Bitcoin’s Electricity use is Not a Problem

Matt_Warren
Fosterous
Published in
4 min readAug 20, 2018

As someone who cares deeply about climate change and efficiency, the fact that so much energy is being spent mining for bitcoin and other cryptocurrencies causes me pause. However on deeper inspection the energy used by bitcoin in particular is not the shocking problem it seems to be at first blush. There are several key reasons why.

Before digging into the argument, lets assess the current electricity usage for bitcoin. According to https://digiconomist.net/bitcoin-energy-consumption bitcoin current usage is at a rate of 73.4 TWh at an annualized rate. This is an enormous amount of power. The value of that power is approximately $4T USD.

First it should be noted that bitcoin is in a distribution phase still. A block is mined approximately every 10 minutes, and with each block the winning miner receives a reward currently valued at 12.5BTC (at time of writing that is worth $80,719.63USD). Which is valued at $4.2T annually. This reward justifies people to spend money on electricity by the individual miners out there. The hype that has allowed the price of bitcoin to skyrocket is what keeps attracting such a large amount of mining to happen. However, this is all a result of the economic balance between, price, reward and electricity costs. The reward is set to decrease over time and that trend should put negative pressure on miners. If this works out, the excessive current electricity usage may be a temporary situation that alleviates itself over time.

Similarly the price of a bitcoin is currently ahead of it’s inherent value. This is analogous to a stock trading at a high multiple of it Price to Earnings Ratio (PE). Trading at a high PE is natural for growth stocks as people bet on the future value of the assets to increase over time. The inherent value of bitcoin will come from it’s ability to facilitate more transactions the volume of which is only in its infancy. Ideally the price will slowly converge to current value as the limits of future growth trail off. This effect happens naturally to stocks, for example, Apple Inc currently trades at a low PE multiple because it has established and saturated most of it’s markets, perception is that there are limited areas for future growth and the price reflects that. If this proves to be the case with bitcoin the block rewards will align more with the value of the transactions in the future.

Comparatively, we can look at the energy costs of the existing financial sector. Large banks own and run a disproportionate amount of the massive high-rise buildings in the worlds largest cities, they have a distributed network of ATMs and local bank branches at which countless desktop computers and servers suck up their own power requirements. The resources required for coin and paper money production are also immense with nearly every country in the world spending time and resources to design and print their own currency, they mine and refine the plastic, metals and paper that goes into each of those coins and bills.
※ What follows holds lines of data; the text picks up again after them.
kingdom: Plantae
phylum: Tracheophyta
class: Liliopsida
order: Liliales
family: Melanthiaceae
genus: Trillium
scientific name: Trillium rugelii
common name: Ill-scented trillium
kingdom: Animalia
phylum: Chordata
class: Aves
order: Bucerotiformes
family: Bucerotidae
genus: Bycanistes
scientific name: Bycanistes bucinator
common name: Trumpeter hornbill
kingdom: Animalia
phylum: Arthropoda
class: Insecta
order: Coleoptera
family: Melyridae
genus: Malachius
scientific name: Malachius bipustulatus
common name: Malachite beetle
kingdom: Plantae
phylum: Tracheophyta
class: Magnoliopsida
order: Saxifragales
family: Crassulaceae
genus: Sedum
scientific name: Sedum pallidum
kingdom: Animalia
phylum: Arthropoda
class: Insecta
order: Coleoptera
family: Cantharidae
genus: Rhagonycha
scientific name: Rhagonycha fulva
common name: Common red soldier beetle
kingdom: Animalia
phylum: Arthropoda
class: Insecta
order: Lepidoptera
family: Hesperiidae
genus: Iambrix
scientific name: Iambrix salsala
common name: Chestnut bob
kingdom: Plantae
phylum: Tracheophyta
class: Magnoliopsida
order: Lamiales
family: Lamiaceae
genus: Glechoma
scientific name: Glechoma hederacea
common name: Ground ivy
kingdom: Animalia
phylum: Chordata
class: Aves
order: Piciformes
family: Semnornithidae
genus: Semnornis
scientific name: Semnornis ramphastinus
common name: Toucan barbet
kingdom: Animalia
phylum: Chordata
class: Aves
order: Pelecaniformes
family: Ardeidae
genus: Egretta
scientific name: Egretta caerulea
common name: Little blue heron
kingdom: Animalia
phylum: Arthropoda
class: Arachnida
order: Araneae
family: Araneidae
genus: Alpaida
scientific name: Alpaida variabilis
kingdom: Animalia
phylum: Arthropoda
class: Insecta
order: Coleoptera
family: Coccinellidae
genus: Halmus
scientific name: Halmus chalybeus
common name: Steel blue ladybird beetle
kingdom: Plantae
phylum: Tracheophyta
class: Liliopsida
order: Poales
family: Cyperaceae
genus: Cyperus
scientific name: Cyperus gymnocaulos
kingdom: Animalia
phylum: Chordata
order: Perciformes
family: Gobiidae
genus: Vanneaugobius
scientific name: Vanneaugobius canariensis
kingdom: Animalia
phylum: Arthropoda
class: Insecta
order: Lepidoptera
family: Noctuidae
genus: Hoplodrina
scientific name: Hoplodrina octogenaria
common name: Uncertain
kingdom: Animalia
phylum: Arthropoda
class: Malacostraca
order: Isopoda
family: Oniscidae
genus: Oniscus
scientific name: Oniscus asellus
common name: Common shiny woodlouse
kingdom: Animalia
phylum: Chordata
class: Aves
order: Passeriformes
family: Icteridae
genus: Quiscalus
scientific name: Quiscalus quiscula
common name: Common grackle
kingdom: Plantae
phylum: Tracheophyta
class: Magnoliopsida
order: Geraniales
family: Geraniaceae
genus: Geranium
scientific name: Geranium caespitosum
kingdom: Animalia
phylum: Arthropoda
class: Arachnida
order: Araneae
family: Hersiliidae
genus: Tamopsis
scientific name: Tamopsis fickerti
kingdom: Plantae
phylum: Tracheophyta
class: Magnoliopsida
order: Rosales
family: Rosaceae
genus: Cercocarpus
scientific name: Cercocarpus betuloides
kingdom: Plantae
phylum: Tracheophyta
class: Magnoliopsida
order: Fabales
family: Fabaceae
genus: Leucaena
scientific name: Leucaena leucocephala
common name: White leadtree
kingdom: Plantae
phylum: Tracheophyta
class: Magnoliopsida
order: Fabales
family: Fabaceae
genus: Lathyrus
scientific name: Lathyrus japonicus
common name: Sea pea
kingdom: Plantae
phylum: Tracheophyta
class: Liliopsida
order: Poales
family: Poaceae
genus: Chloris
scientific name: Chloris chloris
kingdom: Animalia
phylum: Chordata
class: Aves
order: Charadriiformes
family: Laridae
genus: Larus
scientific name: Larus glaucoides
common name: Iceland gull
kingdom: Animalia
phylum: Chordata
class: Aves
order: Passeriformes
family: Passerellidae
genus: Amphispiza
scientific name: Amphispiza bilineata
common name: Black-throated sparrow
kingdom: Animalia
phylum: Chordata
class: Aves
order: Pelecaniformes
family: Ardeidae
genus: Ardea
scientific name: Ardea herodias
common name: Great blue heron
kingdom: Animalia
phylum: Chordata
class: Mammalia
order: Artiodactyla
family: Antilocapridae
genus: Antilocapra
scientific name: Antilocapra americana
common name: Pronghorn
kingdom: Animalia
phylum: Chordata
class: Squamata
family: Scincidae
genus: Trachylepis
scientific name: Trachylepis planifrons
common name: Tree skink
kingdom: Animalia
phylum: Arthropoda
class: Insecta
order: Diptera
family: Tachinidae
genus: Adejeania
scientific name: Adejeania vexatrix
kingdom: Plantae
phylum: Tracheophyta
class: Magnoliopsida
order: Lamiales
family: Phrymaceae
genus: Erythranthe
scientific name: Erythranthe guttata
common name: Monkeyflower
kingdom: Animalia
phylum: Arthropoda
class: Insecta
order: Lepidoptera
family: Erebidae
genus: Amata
Further costs are added by the various payment networks and the various middlemen and re-sellers that are between VISA, MasterCard etc, the banks and the merchants. Banking and financial services are notorious for providing limited productive value to society — billions are invested in developing High Frequency Trading systems for instance which does nothing to help make the world a better place, except for the handful of people that temporarily have the best Algo. Financial services companies employ some of the smartest people on the planet. There is an opportunity cost that is impossible to quantify for what could have been if all that intelligence was allocated to engineering and science instead.

It should be noted that the electricity cost of mining is a key part of the deterrent that keeps bitcoin from being attacked. In a 51% attack the attacker must be able to harness enough of a majority of the mining power to mine a new longer branch in the blockchain starting from a block before the transaction they want to double spend. Given the current electricity demand allocated to mining it would be infeasible for anyone to attack. Thus, making bitcoin very secure.

Also, it should be taken into account that the nature of the power grid is that it consists of base power that provides consistent electricity from sources like Nuclear, Hydro and Coal, and peak power that may come from gas, solar, wind or diesel. Uneven power usage on the grid is problematic. If power usage drops below base levels the power producers start to lose money. infrastructure for the peak power plants needs to be built in order to avoid brownouts, but may sit idle for much of the day waiting for demand to pick up. Mining could be incentivized with peak pricing of electricity to help even out the base load demand and therefore improve the utilisation of the power assets we have. By improving utilisation the infrastructure costs can be amortised over more KWh resulting in a lower electricity price for everyone.

My final argument is that mining does not need to grow with additional usage of the network. If tomorrow every business on the planet started to accept bitcoin payments there would be no need to add more miners.